Exercise:
Transcribe the records from their first line up to and including the line containing "wokół procesu powstawania".

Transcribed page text
▼

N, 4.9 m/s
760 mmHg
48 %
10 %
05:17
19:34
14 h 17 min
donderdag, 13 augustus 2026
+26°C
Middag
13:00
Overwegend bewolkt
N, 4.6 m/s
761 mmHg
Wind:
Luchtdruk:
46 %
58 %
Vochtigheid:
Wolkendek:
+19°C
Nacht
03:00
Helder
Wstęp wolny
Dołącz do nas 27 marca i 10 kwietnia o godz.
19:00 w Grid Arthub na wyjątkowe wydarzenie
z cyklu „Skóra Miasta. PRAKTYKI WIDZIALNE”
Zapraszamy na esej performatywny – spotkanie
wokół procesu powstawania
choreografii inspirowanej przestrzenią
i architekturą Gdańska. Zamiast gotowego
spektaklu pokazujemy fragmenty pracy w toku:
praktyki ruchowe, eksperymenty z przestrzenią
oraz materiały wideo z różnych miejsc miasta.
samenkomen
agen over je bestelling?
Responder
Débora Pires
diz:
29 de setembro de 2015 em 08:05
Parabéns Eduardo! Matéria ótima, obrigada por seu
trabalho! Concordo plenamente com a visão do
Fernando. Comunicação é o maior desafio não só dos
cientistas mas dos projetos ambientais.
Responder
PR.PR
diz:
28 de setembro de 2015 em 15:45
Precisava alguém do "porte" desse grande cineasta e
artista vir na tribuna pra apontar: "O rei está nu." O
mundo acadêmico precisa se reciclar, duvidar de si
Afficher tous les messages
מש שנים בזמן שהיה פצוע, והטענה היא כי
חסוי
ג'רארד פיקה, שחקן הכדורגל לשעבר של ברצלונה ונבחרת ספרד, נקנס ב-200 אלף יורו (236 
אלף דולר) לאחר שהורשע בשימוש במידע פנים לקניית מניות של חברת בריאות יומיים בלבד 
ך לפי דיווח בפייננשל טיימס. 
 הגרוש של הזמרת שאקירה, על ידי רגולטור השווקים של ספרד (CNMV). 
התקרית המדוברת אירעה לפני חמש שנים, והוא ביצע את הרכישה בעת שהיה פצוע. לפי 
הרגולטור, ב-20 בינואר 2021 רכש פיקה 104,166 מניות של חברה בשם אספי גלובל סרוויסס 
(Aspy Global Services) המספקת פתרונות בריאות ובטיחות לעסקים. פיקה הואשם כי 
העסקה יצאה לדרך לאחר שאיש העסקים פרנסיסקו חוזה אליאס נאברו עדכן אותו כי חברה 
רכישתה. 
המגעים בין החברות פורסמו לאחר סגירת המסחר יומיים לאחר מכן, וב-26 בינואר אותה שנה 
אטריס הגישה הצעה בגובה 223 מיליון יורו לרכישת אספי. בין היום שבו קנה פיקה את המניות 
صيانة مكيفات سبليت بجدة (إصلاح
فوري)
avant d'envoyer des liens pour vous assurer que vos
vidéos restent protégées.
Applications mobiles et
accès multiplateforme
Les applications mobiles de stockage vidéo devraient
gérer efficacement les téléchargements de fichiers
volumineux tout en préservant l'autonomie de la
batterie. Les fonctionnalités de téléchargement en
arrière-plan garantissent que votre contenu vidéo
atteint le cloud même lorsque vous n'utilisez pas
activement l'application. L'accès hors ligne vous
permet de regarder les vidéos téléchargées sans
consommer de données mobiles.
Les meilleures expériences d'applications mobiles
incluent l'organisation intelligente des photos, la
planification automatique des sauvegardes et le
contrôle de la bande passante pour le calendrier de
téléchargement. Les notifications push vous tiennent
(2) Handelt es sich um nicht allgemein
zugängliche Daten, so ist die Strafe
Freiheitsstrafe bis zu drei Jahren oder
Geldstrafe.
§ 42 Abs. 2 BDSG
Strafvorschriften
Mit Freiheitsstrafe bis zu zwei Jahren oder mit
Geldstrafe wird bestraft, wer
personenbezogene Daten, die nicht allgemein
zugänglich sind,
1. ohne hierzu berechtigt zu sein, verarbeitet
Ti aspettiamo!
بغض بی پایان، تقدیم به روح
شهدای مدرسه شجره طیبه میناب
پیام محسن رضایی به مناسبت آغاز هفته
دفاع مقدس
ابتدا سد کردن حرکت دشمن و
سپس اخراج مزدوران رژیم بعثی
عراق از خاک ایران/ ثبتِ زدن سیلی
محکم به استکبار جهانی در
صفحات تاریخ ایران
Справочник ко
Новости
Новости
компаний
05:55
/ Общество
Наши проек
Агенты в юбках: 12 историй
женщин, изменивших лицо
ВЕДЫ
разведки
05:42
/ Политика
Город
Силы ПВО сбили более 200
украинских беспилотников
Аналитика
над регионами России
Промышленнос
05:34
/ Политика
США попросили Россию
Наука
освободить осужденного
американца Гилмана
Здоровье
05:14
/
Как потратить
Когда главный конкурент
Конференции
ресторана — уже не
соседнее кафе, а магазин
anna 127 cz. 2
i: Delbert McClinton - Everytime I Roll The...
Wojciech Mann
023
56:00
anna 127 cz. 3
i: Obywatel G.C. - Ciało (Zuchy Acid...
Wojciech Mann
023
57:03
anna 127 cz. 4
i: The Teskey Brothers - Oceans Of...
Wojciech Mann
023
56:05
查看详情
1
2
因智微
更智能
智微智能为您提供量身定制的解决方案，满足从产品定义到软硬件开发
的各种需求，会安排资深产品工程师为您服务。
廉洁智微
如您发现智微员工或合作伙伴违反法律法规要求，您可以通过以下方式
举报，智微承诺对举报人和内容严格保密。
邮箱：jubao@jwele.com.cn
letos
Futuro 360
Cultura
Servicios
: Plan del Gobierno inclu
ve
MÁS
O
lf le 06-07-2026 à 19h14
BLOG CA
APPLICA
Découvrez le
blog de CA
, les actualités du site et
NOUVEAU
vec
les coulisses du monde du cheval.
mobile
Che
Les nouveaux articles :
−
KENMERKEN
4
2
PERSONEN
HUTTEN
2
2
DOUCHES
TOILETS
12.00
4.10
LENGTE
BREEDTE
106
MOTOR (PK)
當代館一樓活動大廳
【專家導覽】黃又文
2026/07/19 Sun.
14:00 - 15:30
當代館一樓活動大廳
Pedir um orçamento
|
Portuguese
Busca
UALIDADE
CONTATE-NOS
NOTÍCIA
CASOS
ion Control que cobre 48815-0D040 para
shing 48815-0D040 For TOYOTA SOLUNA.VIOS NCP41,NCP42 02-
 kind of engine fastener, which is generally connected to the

▲

Answer to this exercise:
N, 4.9 m/s
760 mmHg
48 %
10 %
05:17
19:34
14 h 17 min
donderdag, 13 augustus 2026
+26°C
Middag
13:00
Overwegend bewolkt
N, 4.6 m/s
761 mmHg
Wind:
Luchtdruk:
46 %
58 %
Vochtigheid:
Wolkendek:
+19°C
Nacht
03:00
Helder
Wstęp wolny
Dołącz do nas 27 marca i 10 kwietnia o godz.
19:00 w Grid Arthub na wyjątkowe wydarzenie
z cyklu „Skóra Miasta. PRAKTYKI WIDZIALNE”
Zapraszamy na esej performatywny – spotkanie
wokół procesu powstawania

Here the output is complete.